§ **REQUIRED WORK**
Report how many lines below include the string "Україні". Please keep the reply to that number.

*** STORED DATA ***

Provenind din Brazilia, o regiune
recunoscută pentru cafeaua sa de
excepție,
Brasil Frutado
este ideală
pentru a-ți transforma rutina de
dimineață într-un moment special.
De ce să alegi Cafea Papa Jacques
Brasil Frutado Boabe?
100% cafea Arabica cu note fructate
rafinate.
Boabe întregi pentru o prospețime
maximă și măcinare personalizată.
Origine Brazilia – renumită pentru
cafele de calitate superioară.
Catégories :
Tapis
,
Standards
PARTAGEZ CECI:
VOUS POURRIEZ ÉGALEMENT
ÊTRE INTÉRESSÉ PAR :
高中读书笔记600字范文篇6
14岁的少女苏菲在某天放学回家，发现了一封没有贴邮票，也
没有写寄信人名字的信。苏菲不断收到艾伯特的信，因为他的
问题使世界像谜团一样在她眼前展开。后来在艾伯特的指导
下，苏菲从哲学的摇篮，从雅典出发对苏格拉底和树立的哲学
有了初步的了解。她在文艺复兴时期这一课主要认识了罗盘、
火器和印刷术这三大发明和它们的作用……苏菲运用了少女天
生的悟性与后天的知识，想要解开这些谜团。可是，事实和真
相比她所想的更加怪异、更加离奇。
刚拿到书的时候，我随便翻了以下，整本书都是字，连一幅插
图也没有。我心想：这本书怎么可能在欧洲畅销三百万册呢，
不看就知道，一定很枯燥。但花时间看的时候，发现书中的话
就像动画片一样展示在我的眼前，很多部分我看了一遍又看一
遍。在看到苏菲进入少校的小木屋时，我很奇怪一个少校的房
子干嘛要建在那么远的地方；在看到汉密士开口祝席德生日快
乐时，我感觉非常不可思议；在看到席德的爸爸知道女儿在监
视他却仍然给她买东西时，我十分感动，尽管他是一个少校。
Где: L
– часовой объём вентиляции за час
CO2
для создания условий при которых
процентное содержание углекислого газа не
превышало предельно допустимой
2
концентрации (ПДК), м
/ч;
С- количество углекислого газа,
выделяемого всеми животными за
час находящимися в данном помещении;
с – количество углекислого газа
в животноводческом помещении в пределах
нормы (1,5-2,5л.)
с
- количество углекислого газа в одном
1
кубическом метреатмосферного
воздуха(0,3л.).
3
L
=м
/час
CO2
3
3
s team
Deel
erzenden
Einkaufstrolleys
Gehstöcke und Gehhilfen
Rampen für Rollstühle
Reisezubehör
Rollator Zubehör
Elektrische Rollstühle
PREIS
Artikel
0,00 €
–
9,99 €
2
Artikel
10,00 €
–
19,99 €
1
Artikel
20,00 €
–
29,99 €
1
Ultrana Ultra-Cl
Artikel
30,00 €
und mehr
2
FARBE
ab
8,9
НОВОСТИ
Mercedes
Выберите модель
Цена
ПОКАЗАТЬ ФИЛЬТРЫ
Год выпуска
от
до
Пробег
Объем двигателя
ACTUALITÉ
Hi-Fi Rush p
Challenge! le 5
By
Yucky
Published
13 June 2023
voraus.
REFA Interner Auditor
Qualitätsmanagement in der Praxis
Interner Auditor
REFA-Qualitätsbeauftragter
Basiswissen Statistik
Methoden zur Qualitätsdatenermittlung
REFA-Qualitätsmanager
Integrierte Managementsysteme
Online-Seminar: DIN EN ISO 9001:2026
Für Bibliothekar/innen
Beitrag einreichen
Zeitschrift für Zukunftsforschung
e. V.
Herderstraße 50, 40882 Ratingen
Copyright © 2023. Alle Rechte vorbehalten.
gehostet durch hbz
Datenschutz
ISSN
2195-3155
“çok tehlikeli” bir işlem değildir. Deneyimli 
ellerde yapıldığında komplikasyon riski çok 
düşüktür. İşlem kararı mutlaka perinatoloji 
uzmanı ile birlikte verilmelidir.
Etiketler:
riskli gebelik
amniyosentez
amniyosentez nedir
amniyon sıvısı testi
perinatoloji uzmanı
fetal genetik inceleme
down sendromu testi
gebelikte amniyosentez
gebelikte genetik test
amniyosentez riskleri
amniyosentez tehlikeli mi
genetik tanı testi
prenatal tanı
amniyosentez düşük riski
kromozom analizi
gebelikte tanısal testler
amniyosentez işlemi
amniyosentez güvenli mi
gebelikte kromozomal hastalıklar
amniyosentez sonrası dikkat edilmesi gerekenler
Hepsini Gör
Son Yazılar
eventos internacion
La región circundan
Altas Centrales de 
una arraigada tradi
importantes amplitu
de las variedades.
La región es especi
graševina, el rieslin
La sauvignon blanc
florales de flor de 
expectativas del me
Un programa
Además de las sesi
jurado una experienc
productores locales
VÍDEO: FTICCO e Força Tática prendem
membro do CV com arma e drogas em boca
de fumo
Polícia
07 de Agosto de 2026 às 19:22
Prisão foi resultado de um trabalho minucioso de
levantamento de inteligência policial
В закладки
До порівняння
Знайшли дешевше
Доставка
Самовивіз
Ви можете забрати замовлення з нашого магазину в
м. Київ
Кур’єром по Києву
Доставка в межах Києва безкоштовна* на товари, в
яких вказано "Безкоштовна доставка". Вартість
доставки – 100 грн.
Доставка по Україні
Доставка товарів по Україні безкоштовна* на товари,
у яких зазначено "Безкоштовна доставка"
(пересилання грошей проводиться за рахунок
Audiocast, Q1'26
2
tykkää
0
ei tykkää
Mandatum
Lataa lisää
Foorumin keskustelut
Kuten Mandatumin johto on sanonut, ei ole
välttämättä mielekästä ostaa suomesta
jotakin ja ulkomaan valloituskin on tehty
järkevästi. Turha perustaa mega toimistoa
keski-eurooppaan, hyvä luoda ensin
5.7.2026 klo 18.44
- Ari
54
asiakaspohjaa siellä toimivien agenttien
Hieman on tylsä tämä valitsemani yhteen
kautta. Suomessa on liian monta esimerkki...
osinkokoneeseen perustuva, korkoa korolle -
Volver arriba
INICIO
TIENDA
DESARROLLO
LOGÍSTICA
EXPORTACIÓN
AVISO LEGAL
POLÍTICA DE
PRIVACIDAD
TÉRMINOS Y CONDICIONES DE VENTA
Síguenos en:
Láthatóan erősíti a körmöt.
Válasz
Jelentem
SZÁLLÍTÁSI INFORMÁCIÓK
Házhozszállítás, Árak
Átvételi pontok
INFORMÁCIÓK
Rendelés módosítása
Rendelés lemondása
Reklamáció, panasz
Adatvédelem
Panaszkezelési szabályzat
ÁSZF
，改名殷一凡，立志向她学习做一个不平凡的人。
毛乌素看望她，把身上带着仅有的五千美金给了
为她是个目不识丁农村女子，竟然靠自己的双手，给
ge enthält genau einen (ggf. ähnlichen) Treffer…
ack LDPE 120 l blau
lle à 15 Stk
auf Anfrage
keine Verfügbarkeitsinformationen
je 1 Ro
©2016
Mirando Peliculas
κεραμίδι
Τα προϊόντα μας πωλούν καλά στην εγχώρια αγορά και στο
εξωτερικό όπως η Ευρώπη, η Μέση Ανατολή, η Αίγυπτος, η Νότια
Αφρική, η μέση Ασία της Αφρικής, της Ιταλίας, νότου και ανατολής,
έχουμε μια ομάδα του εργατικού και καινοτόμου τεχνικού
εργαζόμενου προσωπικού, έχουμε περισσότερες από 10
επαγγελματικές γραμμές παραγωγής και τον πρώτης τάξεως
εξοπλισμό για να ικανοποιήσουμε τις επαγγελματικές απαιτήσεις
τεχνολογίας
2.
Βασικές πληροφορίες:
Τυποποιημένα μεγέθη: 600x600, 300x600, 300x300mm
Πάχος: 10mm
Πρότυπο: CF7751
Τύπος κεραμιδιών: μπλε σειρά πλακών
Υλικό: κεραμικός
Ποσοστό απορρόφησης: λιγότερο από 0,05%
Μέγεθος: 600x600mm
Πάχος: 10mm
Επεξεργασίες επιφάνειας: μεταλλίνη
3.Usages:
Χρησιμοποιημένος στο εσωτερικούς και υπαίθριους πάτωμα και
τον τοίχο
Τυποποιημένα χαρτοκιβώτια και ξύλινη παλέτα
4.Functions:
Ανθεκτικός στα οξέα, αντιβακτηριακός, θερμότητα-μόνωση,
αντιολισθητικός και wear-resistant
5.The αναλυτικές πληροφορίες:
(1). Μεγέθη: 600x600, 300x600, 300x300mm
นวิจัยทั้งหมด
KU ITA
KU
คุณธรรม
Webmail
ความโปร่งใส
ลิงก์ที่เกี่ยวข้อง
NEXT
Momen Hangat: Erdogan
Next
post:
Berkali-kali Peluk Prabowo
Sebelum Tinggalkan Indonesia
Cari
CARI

***

§ **RESPONSE**
2